Надо было видеть Розу Мимозину в момент произнесения последней фразы скорбным тоном английской леди в пятом поколении: она с достоинством сложила ручки на сдвинутых коленках и расправила плечики, гордо задрав подбородок.

Разумеется, в зале повисла многозначительная пауза. Я разрывался между желанием скорбно пожать руку неудавшейся вдове и восторженно зааплодировать блестящей игре руководителя театра «Влюбленные в Шекспира».

Инспектор Бонд смотрел на Мимозу голубыми глазами, и по его лицу было невозможно понять, о чем он думает. В конце концов милый человек улыбнулся и произнес самую банальную фразу, заставившую Розу вспыхнуть:

– Спасибо за информацию, мисс Мимозин. Если нам потребуется еще что-то уточнить, мы непременно обратимся к вам. Попрошу при выходе оставить дежурному ваши координаты.

Для Розы-Мимозы, везде и всюду привыкшей руководить и поучать, эти слова были как пинок под пятую точку. Можно сказать, она не просто вспыхнула – в какой-то момент мне показалось, что ее волосы встали дыбом и заалели, словно языки пламени адского костра. Разумеется, она взяла себя в руки, с достоинством поднялась, слегка наклонив голову, и широким мужским шагом рванула к дверям.

Я перевел дух и взглянул на инспектора. Он тоже весьма выразительно вздохнул и поправил ворот своей белоснежной рубашки.

– Энергичная женщина. Очень энергичная…

Инспектор еще договаривал фразу, когда за дверью неожиданно раздался протяжный вопль, заставив нас вздрогнуть и одновременно повернуться в направлении звука. Почти тут же обе створки резко распахнулись, и в зал, легко оттолкнув от себя констебля, вбежал рыжий всклоченный парень – тот самый, что вел Шоу сов и на которого за утренним кофе указывала мне Соня.

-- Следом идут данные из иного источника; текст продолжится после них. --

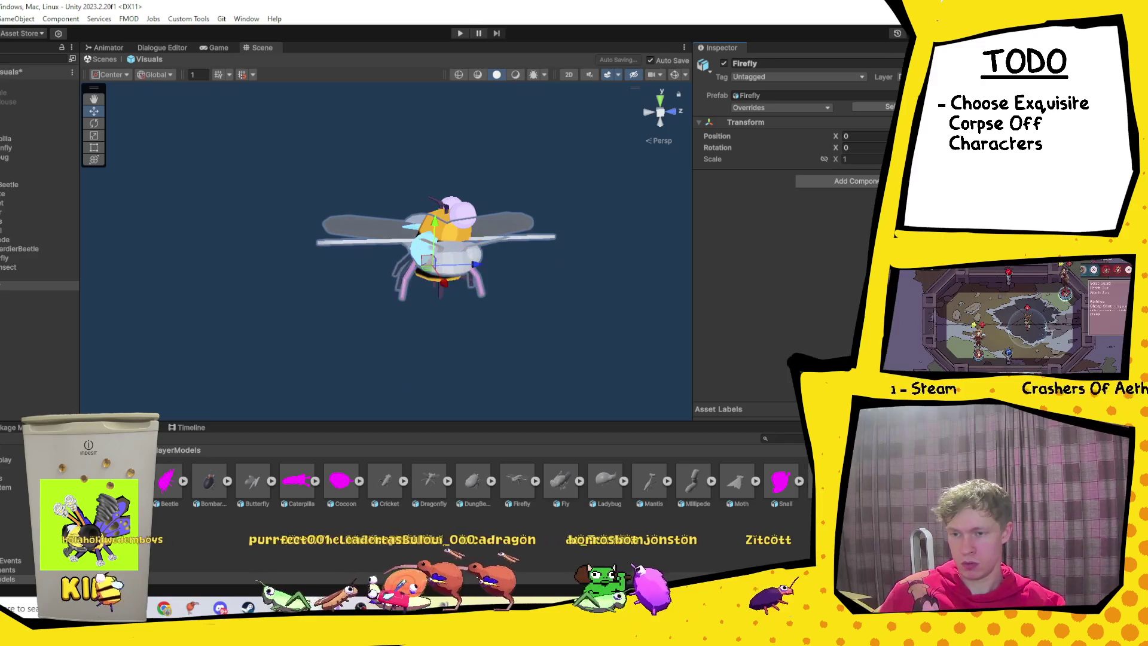
mouse_move(817, 153)
mouse_down()
mouse_move(436, 290)
mouse_move(183, 345)
mouse_up()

Он пробежал почти до середины зала и замер, по-детски всхлипывая и переводя взгляд с меня на инспектора, который тут же сделал знак констеблю удалиться, дружелюбно улыбнувшись незваному гостю.

– Ларри, что случилось? – участливо спросил он, жестом предлагая визитеру присаживаться. – Почему вы плачете?

– Почему люди плачут? – эхом отозвался Ларри, и слезы потекли по конопатому лицу с удвоенной скоростью. – Я никогда не хотел быть предсказателем, хотя бабуля с детства внушала, что у меня – дар слышать голоса природы.

Он глубоко вздохнул и сделал безуспешную попытку утереть слезы, которые текли по его лицу словно сами по себе.

– Так вот, сегодня ночью, когда я запустил в питомник Люси, вернувшуюся с ночной прогулки, она неожиданно села ко мне на руку, заглянула мне в глаза, и я похолодел. «Смерть» – это слово прочел я в глазах совы.

Он нервно дернулся, а его лицо на мгновение перекосилось от ужаса.

– Меня всего трясло, и я не мог уснуть до самого утра, вновь и вновь отовсюду слыша это слово: «Смерть!», «Смерть!».

Инспектор с живейшим интересом разглядывал парня, его нервные руки, то и дело сжимающиеся в кулаки.

– Успокойтесь, Ларри, теперь все позади, – его голос звучал с долей живого сочувствия. – Итак, сегодня вам сообщили о смерти Питера Санина, и вы поняли, что… Ну, скажем так: что ночью вы слышали предсказание. Вы пришли, чтобы сообщить нам это, я правильно понял? Зачем вы пришли?

Вместо ответа Ларри вдруг побагровел, словно вспыхнув от некой искры, на мгновенье закрыл лицо обеими руками, громко всхлипнул, почти тут же развернулся и выбежал вон без каких-либо объяснений.

Мы с инспектором переглянулись.

– Как вам наш славный Ларри? – улыбнулся Бонд. – Как всегда, в своем амплуа чудика. Думаю, весь Уорвик знает чудака Ларри. – Инспектор покачал головой. – Прибежал, чтобы сообщить интересный факт: его сова Люси еще ночью знала о готовящейся смерти. Жаль, она не назвала также имя убийцы.